> **Document extract**:

# FS: CV Maju Green Arowana 14"



## skrick (Apr 25, 2010)

Selling my CV Maju Green Arowana pristine condition and eats everything from Hikari pellets and loves prawn and smelt too very easy to feed and very nice fish REDUCED $300 pics coming comes with 
certificate originally paid 400$ under 12"
http://i729.photobucket.com/albums/ww294/skrickett/IMG_8599.jpg


----------



## Adz1 (Apr 21, 2010)

wanna trade for a couple of rays i got from charles a few months ago?
male,








female,


----------



## skrick (Apr 25, 2010)

Im trying to get enough money together for my new tank and I have too many rays right now plus a female expecting lol Thanks Though and they are pretty nice and fat you did a n ice job


----------



## hondas3000 (Apr 22, 2010)

skrick said:


> Im trying to get enough money together for my new tank and I have too many rays right now plus a female expecting lol Thanks Though and they are pretty nice and fat you did a n ice job


Your female should be due anytime now. If you notice she is not eating, then get ready.


----------



## Brisch (May 13, 2010)

wow, you can breed almost anything eh, Rob!


----------



## skrick (Apr 25, 2010)

She still eats like I've never seen before its kinda disturbing I think she might explode


----------



## skrick (Apr 25, 2010)

New price 300$ has to go great arowana at an amazing price vey nice emerald color appearing


----------



## skrick (Apr 25, 2010)

Arowana is sold


----------



## alex (Aug 16, 2012)

u still sell your black arowana fish where u leave or give me call 778 245 9777


----------



## Foxtail (Mar 14, 2012)

Hey Alex... Pay attention bud. First, the posts are dated, this ad is old... Second, the last post says sold, lol

Sent from my SGH-T959D using Tapatalk 2


----------



## alex (Aug 16, 2012)

where your location or can u give me phone number ?


----------



## alex (Aug 16, 2012)

ok thank buddy im verry newbie :bigsmile:


----------



## Bluebarry (Dec 26, 2010)

and pretty sure this ad was for a green aro he was selling.. not a black one.. lol..


----------

> **Extracted material**:
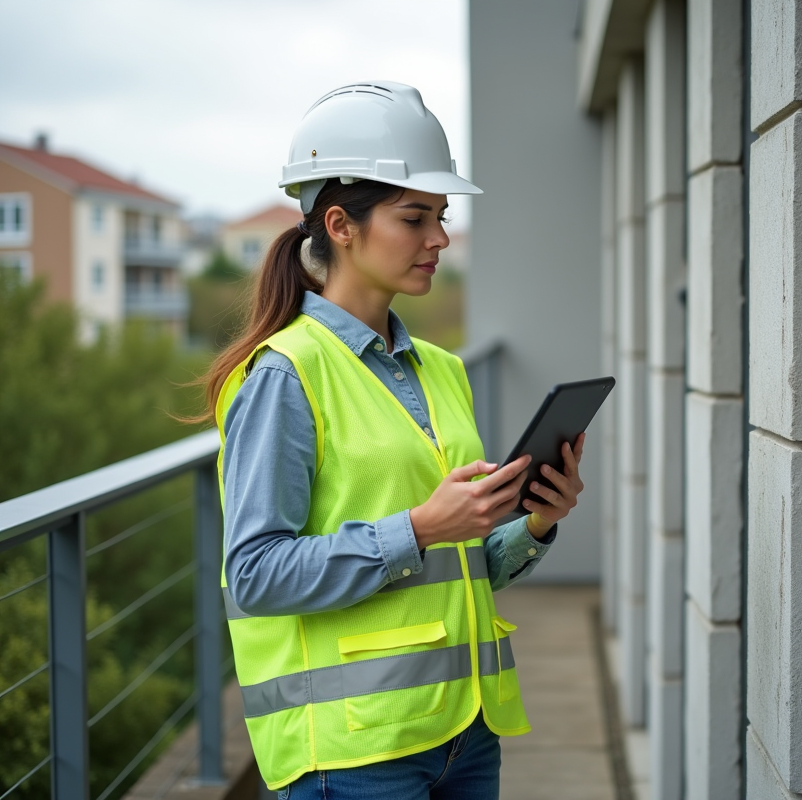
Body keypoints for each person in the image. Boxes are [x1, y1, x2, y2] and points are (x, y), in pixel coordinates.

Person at [200, 81, 587, 800]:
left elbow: (452, 573)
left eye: (441, 217)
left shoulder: (441, 371)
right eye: (416, 218)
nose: (439, 239)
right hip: (353, 755)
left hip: (464, 735)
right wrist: (416, 527)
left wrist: (534, 526)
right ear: (341, 225)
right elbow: (253, 575)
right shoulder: (287, 374)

> **Task to carry out**:
Write out the part of the arowana sale thread from "http://i729.photobucket.com/albums/ww294/skrickett/IMG_8599.jpg" up to and including "few months ago?". The records have nothing to do with the arowana sale thread.

> **Exercise answer**:
http://i729.photobucket.com/albums/ww294/skrickett/IMG_8599.jpg


----------



## Adz1 (Apr 21, 2010)

wanna trade for a couple of rays i got from charles a few months ago?